Stage 3 Breast Cancer
What is stage 3 breast cancer? An abnormal cell mass that develops when controls of the cell cycle and cell division malfunction is called a neoplasm. However, not all neoplasms are cancerous. Benign neoplasms are strictly local affairs. They tend to be surrounded by a capsule, grow slowly, and seldom kill their hosts if they are removed before they compress vital organs.
In contrast, malignant (cancerous) neoplasms are nonencapsulated masses that grow more relentlessly and may become killers. Their cells reassemble immature cells, and they invade their surroundings rather than pushing them away. Malignant cells also tend to spread through the blood to distant parts of the body, where they form new masses. This last capability is called metastasis.

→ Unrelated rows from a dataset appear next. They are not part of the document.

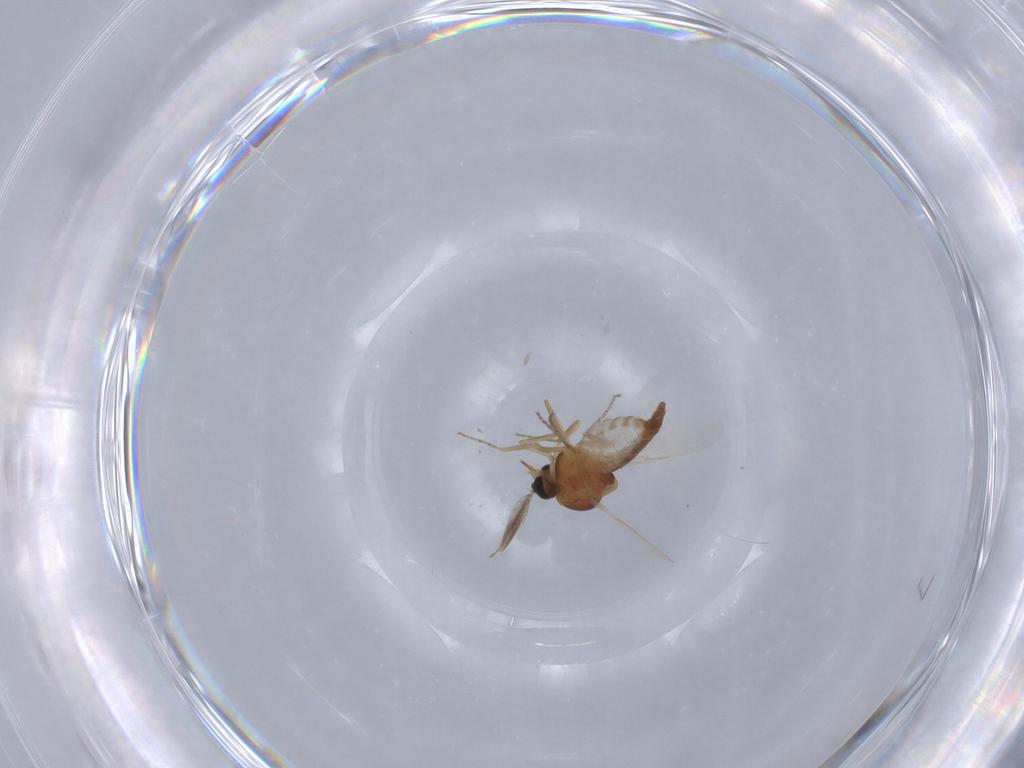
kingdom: Animalia
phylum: Arthropoda
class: Insecta
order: Diptera
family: Ceratopogonidae
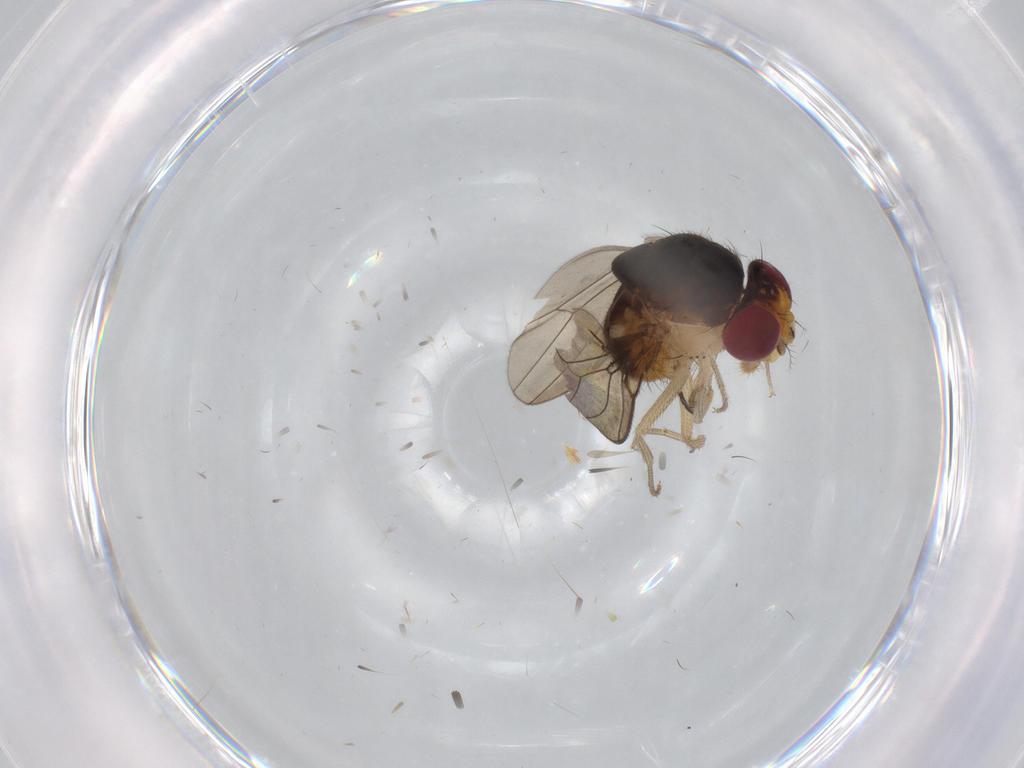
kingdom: Animalia
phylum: Arthropoda
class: Insecta
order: Diptera
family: Drosophilidae
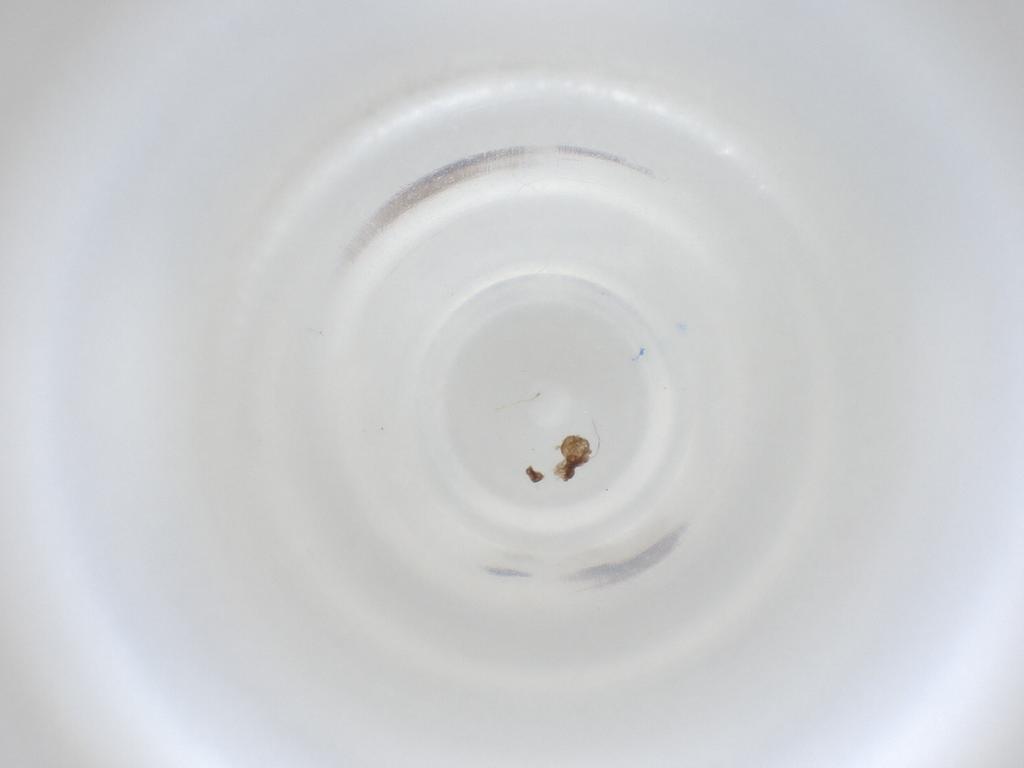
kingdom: Animalia
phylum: Arthropoda
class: Insecta
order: Diptera
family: Cecidomyiidae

The stage of your cancer is classified against the size of the tumor, invasive or non-invasive, the cancer cells have spread to nearby lymph glands or it has already spread outside the breast and to other organs. There are 4 stages in breast cancer and Stage 3 breast cancer is subdivided into 3 groups in terms of severity: 3A, 3B, 3C.
Stage 3A = invasive breast cancers have cancer cells that can be found in axillary lymph nodes and they may be found clumped together sticking to other structures. It may have spread to lymph nodes sizing more or less 5 centimeters.
Stage 3B = In this stage, the cancer cell may be of any size. You can find them now in the skin or the chest walls or lymph nodes near the breastbone.
Stage 3C = invasive breast cancer in which there may be no sign of cancer in the breast. It has already spread above or below the collarbone or to lymph nodes near the breast bone.
Basically, the tumor in stage 3 breast cancer has already spread to the lymph nodes of your armpit and not on the other organs in your body with cancer cells stuck together.